When society has once passed out of the stage of chattel-slavery there can be no general return to it. Those trifling exceptions affecting comparatively small numbers in different parts of the world —such as peonage, indentured labour, and the forced labour of the Belgians who receive rations for work performed —these forms only go to show the similarity of conditions for those subjugated—a mere subsistence, under any form of slavery, including capitalism. It is impossible for the workers to be inflicted with something they already suffer. But can the war remove the infliction?
One writer of some standing says: “Whatever the result, the world that will emerge when the deluge of blood has subsided will be a world that will be new and strange." But those who understand the system, who analysed it before the war and have seen the anarchy and greed of the capitalists, even while they were calling upon the workers to make sacrifices for them and their country —those who understand the nature of capitalism, expect no fundamental changes.
There will be, no doubt, delirious and fanatical expressions of joy, with, perhaps, a universal holiday—as when a king is crowned —on the proclamation of peace. But capitalism, with all its horrors, will remain to us. Miners will go down to their death in mines known to be dangerous; workers in every town, sunk in poverty, will continue to breed consumption in reeking slums. The un-classconscious workers will still be goaded by the wretchedness of their conditions to strike, and they will suffer all the penalties of daring to dispute with their masters. The confusionist will still be engaged poisoning the minds of the workers with every kind of superstition that can possibly keep them in ignorance and subjection. The outlook of the worker cannot change as the result of war; while the philosophy of the capitalist—which begins and ends with profits —will remain the same in all the countries concerned. The workers of no country need fear to have slavery imposed upon them, for there is no form of slavery, tried or untried, that can mean deeper poverty, toil, and degradation for them.
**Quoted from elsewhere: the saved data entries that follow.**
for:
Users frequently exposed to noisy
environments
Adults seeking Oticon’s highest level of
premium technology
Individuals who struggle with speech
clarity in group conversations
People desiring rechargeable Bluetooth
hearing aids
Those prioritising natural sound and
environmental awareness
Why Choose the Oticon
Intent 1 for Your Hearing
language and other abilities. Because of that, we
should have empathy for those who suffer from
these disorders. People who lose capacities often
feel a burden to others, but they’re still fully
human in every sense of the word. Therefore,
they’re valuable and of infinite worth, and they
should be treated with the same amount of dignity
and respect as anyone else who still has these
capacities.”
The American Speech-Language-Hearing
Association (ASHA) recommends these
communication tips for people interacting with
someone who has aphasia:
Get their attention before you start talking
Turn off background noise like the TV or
The “better time that is coming "can only be the result of the workers’ own efforts, after they have fought the class war to a finish. For this is the only war that concerns the working class — that can open up a new world for them. We, who understand this, continue the struggle even in the midst of national strife, because the quarrels of the capitalist rulers of the different countries—no matter how many millions of workers are involved—are as dust in the balance compared with the quarrel we have with the ruling class. We therefore call upon the workers of all lands to make an effort to understand Socialism. that they may be fully equipped for the last war—and their emancipation.